ROGER EBERT'S MOVIE HOME COMPANION: 1991 EDITION; by Roger Ebert; Andrews and McMeel; paperback, 745 pages (with index); $12.95.
This annual tome by Roger Ebert (half of TV's "Siskel & Ebert"), compiling his Chicago Sun-Times reviews, is a quick read, and Ebert's writing style is quite conversational, as if you're discussing movies with a well-informed buddy at the local tavern. These reviews are not all new - some have appeared in previous editions - but Ebert adds enough new film appraisals, along with a bevy of extras, so it never seems the book is overpriced. There's Ebert's always amusing "Glossary of Movie Terms" (some credited to other critics), essays on the 20th anniversary of "Woodstock" and blacks in the movies, an already out-of-date argument in favor of replacing the X rating with something else and several new interview pieces. This edition features Ebert's meetings with Woody Allen, Warren Beatty, Spike Lee, John Waters, Morgan Freeman, Matt Dillon and others.
MAKING IT IN SHOW BUSINESS: THE STARS TELL HOW YOU CAN DO IT TOO!; by George Goldberg; Contemporary Books; paperback, 147 pages (with index); $8.95.
Basically, this is little more than a collection of anecdotes gleaned from celebrity interviews, compiled to meet the subject at hand. George Goldberg publishes a talent-marketing magazine called Faces International, and this book is advice from the stars on how to make it in show biz. Written in question-answer format, some stars' comments are amusing, others mundane.
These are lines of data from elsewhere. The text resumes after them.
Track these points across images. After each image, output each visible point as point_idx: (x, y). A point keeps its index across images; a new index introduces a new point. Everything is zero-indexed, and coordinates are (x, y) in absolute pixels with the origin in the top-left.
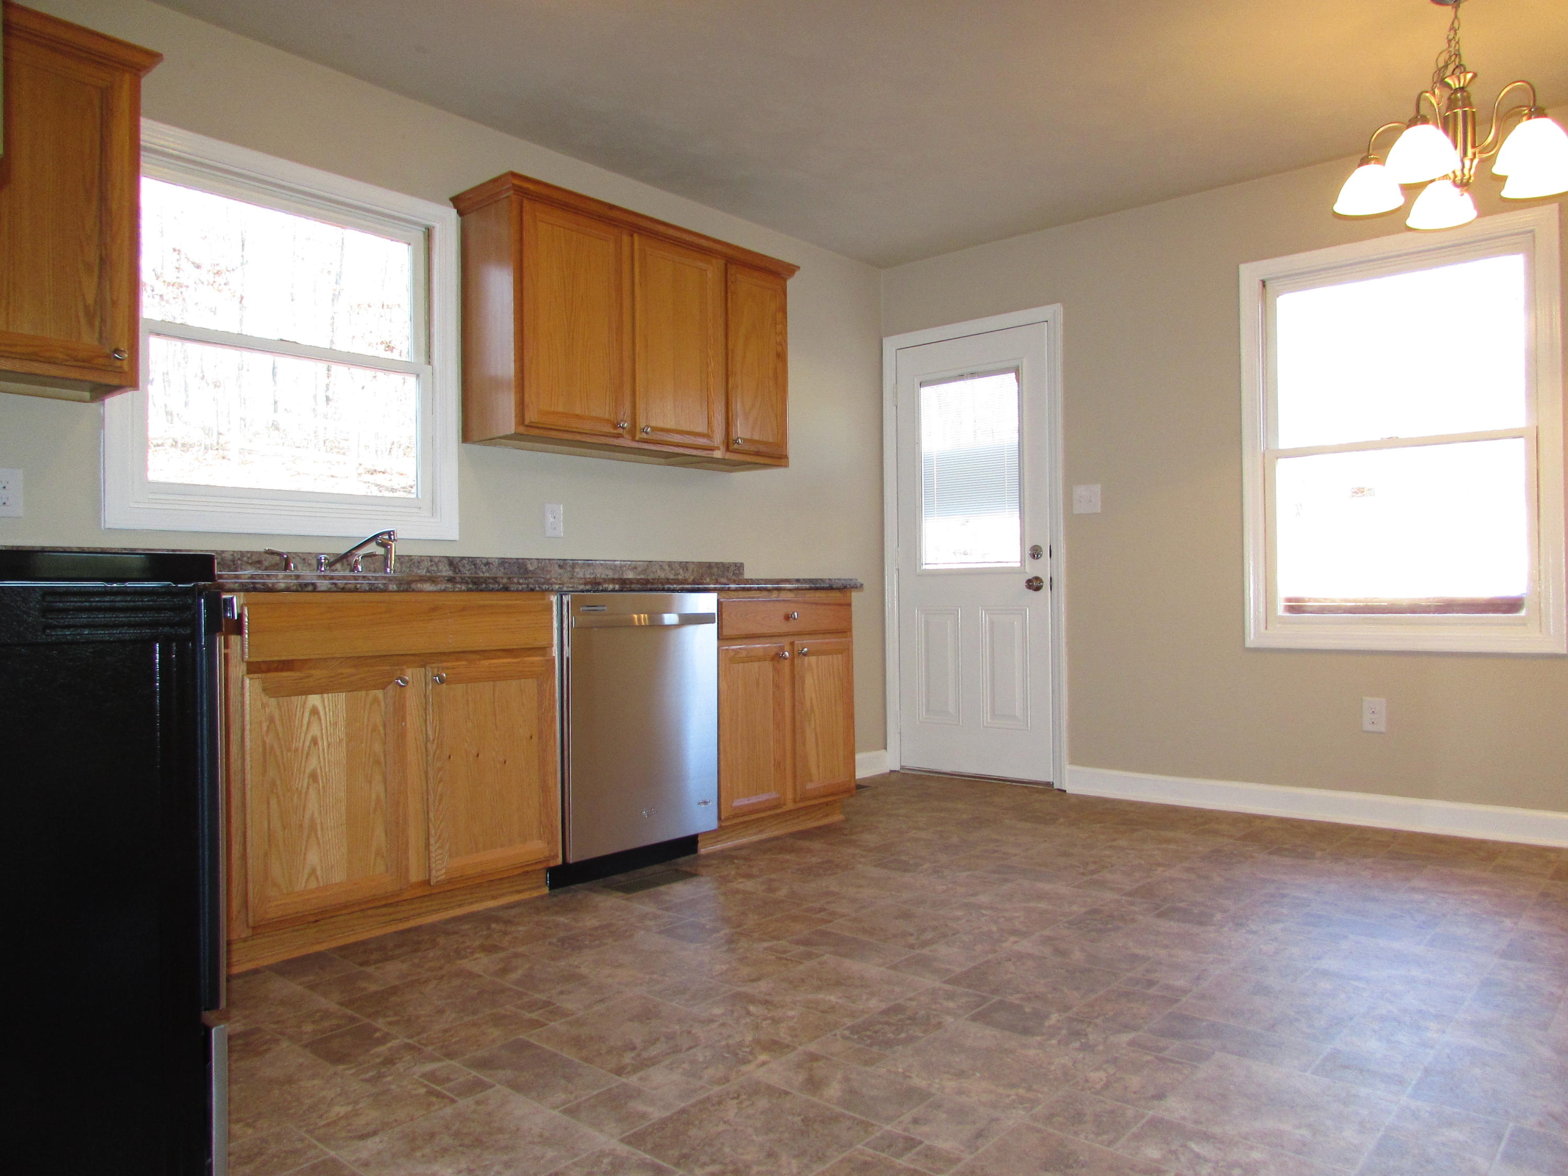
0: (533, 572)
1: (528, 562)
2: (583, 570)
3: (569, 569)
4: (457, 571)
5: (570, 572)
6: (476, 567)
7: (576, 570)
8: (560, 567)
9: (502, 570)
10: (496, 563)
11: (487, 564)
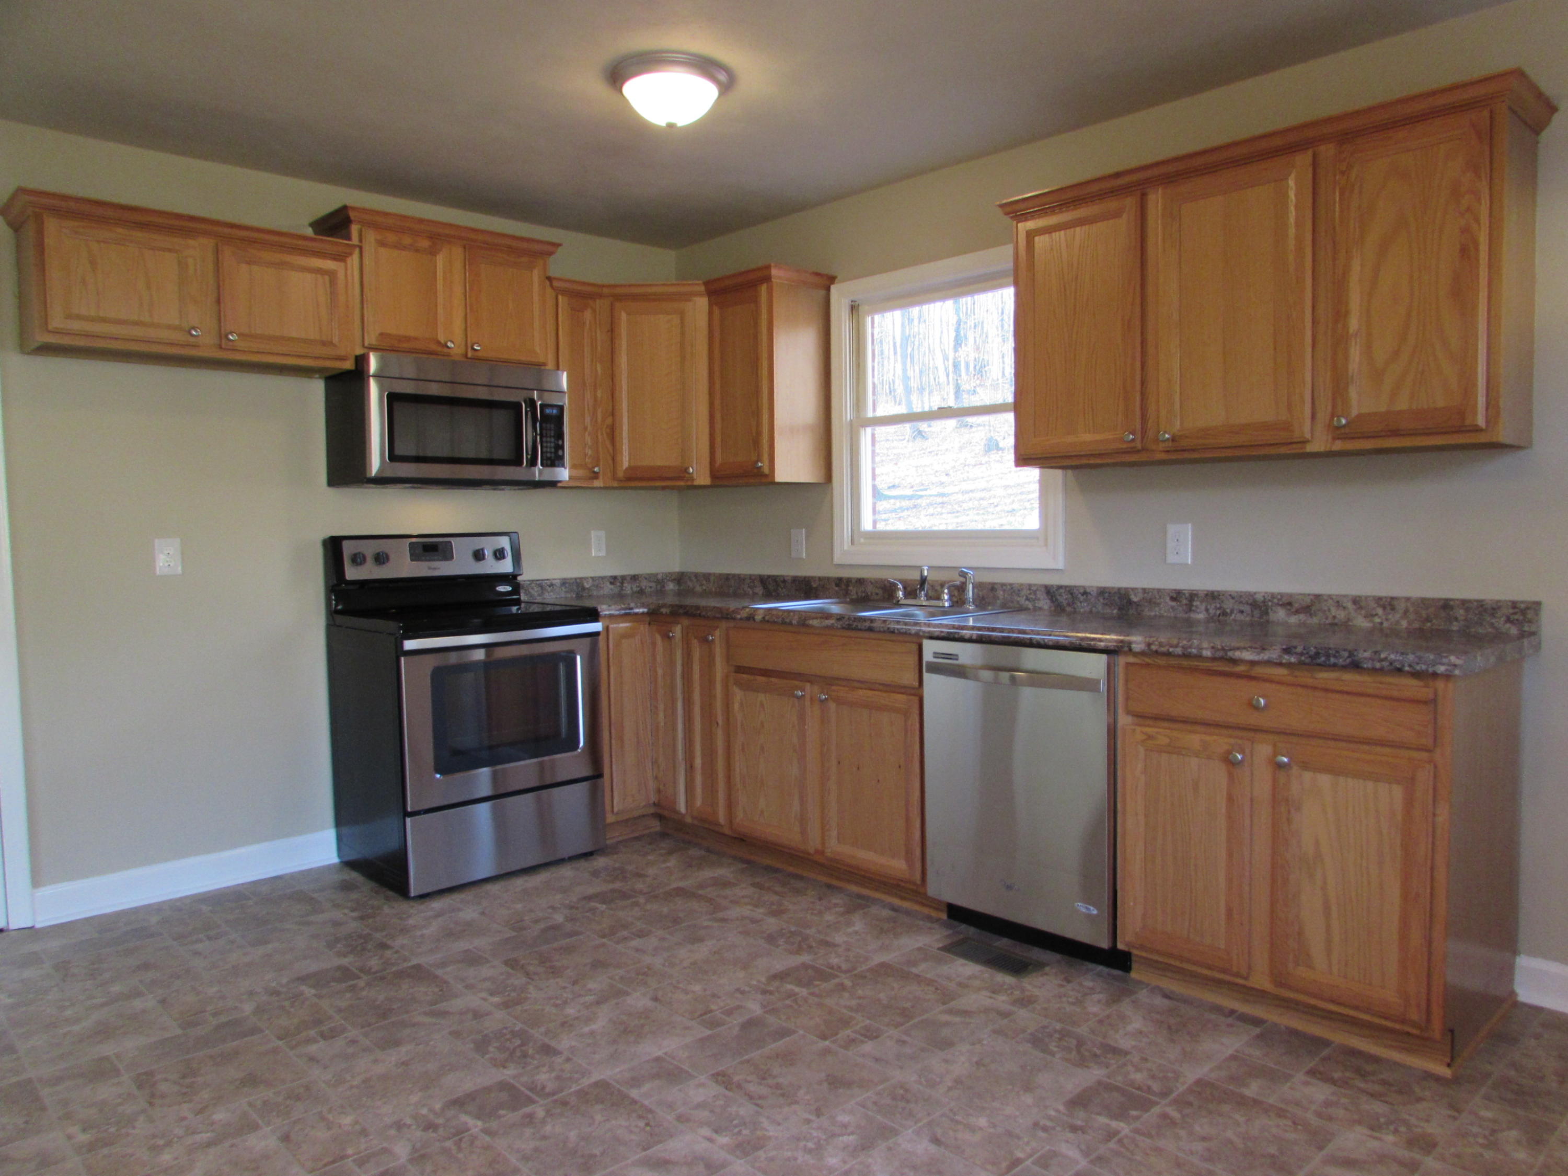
0: (1138, 604)
1: (1131, 592)
2: (1204, 604)
3: (1184, 602)
4: (1054, 599)
5: (1186, 605)
6: (1073, 597)
7: (1195, 603)
8: (1173, 599)
9: (1101, 600)
10: (1094, 593)
11: (1085, 593)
There are sometimes contradictions, as on the importance of studying acting: Carol Burnett says, "It's very important." Melissa Sue Anderson, "You either have it or you don't." Shirley Jones, "I think it's terribly important." Cynthia Rhodes, "I don't think you have to train." Advice comes from Bob Hope, Charlton Heston, Kirk Douglas, Joan Collins, Bill Cosby, Whoopi Goldberg, Tony Danza and many others. The chapters are broken into such subjects as "Advice to Newcomers" and "How Do You Handle Rejection?" and there is a certain emphasis on child and youthful actors. Youngsters who think they want to become performers will probably enjoy this one.